Doing our part to slow the spread of COVID-19 will require willingness to make sacrifices and to adapt quickly to changing circumstances. Yesterday, I urged our congregations to explore online worship through the helpful guidelines on the partnership website. I am aware, however, that it may take some time for many of our congregations to begin offering worship in this way. It is our good fortune that this Sunday, Presiding Bishop Michael Curry provides a solution. He is preaching and presiding at an 11 a.m. Eucharist at Washington National Cathedral . The cathedral is closed until March 25 as part of the Diocese of Washington’s response to the coronavirus, and the service is being held solely for the purposes of streaming it online.
Many of our congregations share their space with community partners such as recovery groups.
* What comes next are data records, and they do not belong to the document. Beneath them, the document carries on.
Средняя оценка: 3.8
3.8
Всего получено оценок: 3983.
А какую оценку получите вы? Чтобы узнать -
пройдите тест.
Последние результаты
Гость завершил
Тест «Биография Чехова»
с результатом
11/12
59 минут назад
These organizations may continue to meet in our building at their own risk, if the congregation can make provision for cleaning between meetings. Food pantries and lunch programs may also continue, but must follow these practices outlined by our colleagues in the Diocese of Indianapolis.
When we embarked on this experiment for the sake of the gospel, we knew that the road ahead of us would be rocky at times. This is a challenge we did not foresee, yet I am confident that we can confront it with the same courage, the same resilience, and the same deep faith in a loving God that has marked our collaboration from the outset.
As we continue finding new ways to meet this challenge, I ask you to join me in praying for the people of our partnership, for the most vulnerable members of our congregations and communities, and for the health care workers on whom we all depend.